BEFORE: BOWES, J., STABILE, J., and MUSMANNO, J.
MEMORANDUM BY STABILE, J.: FILED SEPTEMBER 28, 2021
Appellant, Jeffery Vargas-Rivera, appeals from the judgment of
sentence entered in the Court of Common Pleas of Philadelphia County on
January 27, 2020, following his conviction of involuntary deviate sexual
intercourse (“IDSI”) with a child; unlawful contact with a minor—sexual
offenses; endangering the welfare of children (“EWOC”)—
parent/guardian/others; corruption of a minor—defendant age 18 or above;
rape of child; and indecent assault on a person less than 16 years of age, all
with respect to offenses committed against his stepdaughter, D.S., beginning
when she was ten years old and continuing until she was approximately 15 J-A15020-21
years old.1 Appellant argues that the trial court abused its discretion when it
denied a for-cause challenge to a juror (“Juror 26”). Because we agree the
court abused its discretion by denying the for-cause challenge, we vacate
Appellant’s judgment of sentence and remand for a new trial.

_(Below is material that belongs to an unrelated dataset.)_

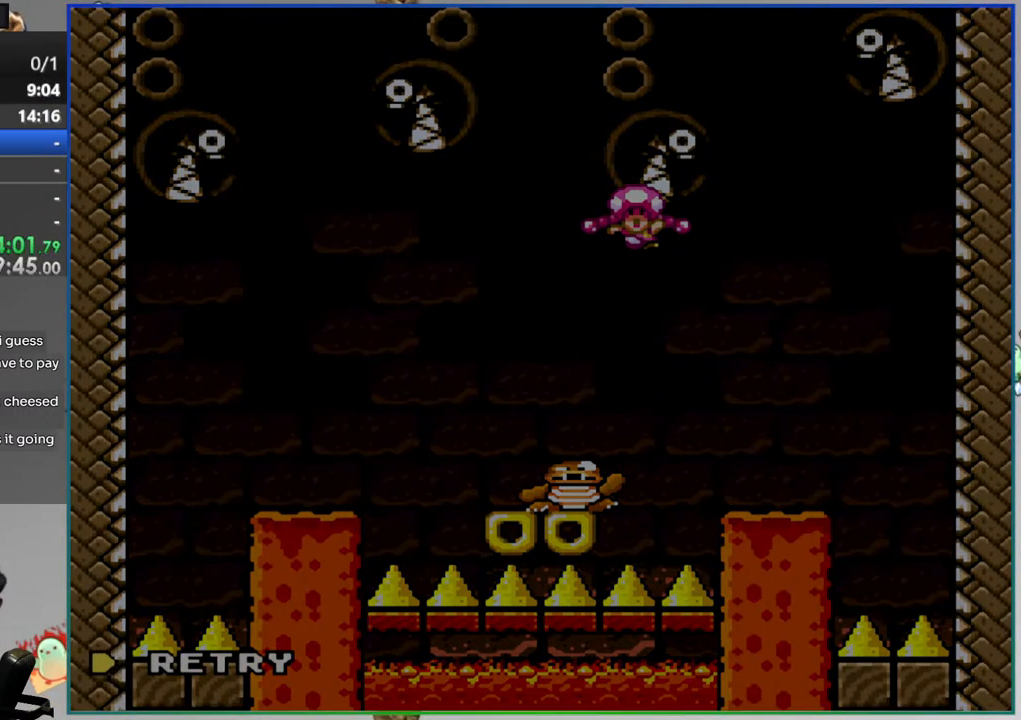
{"buttons": [], "events": [[100, "Y", "up"]]}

The trial court provided a detailed summary of the facts elicited at trial.
See Trial Court Opinion, 11/20/20, at 2-6. For our purposes, it is sufficient to
note that D.S., an individual diagnosed with high functioning autism, testified
as to the multiple assaults committed by Appellant at various locations,
including in the home D.S. shared with her mother, her sister, and Appellant;
in Appellant’s truck; in Appellant’s one-room rental; and in a residence D.S.

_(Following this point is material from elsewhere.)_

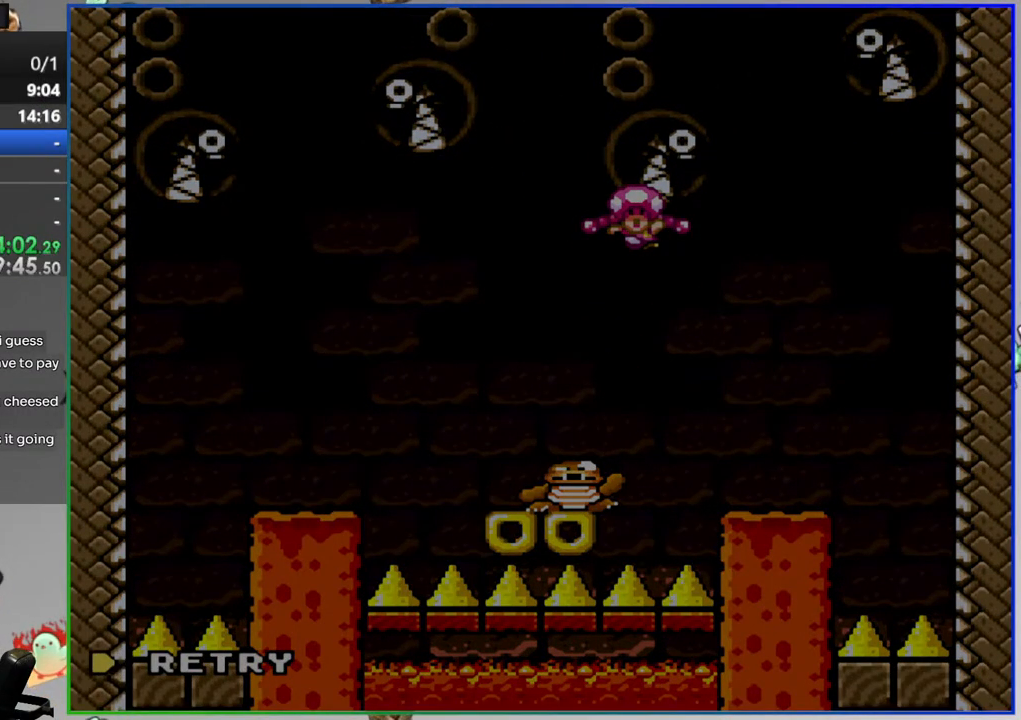
{"buttons": [], "events": []}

later shared with her mother and her sister. Id. On November 1, 2019, at
the conclusion of the trial, the jury convicted Appellant of the crimes identified
above. On January 27, 2020, the trial court sentenced Appellant to an
aggregate term of 15 to 30 years’ imprisonment, followed by 24 years of
reporting sex offender probation. Appellant filed a timely appeal. Both
Appellant and the trial court complied with Pa.R.A.P. 1925.
Appellant presents two issues for our consideration.

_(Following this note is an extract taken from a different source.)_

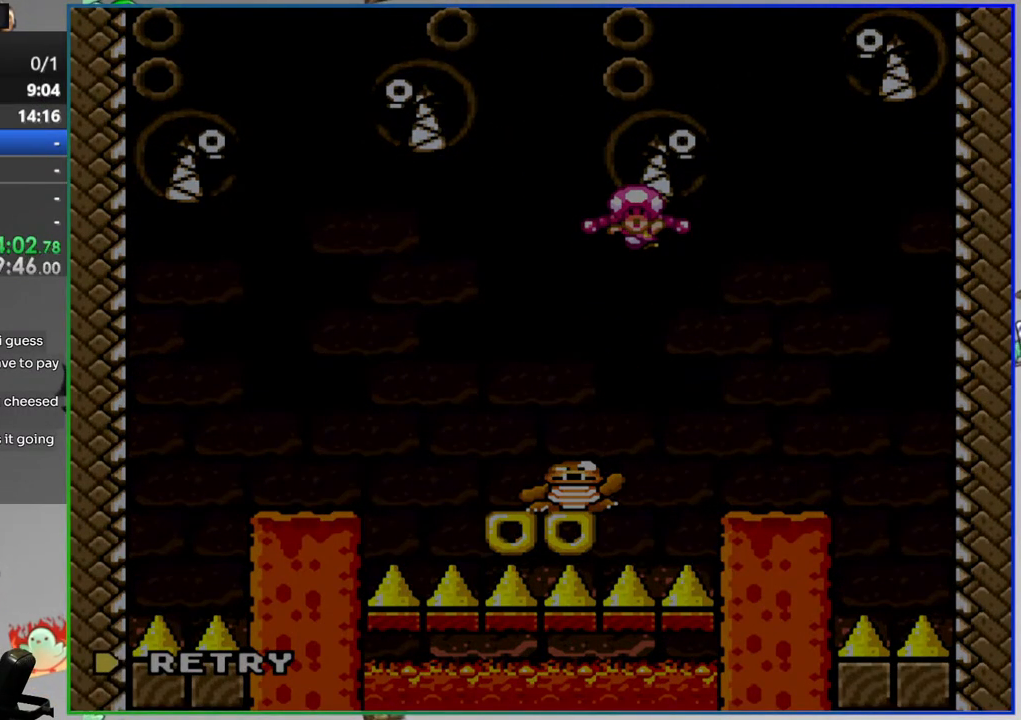
{"buttons": [], "events": []}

I. Did the lower court abuse its discretion by refusing to grant Appellant’s challenge for cause as to [Juror 26] such that a new trial is now required in the interest of justice?
II. Did the trial court abuse[] its discretion in restricting direct examination of the Appellant who wanted to testify that the ____________________________________________
1 18 Pa.C.S.A. §§ 2123(b), 6318(a)(1), 4304(a)(1), 6301(a)(1)(ii), 3121(c), and 3126(a)(8), respectively.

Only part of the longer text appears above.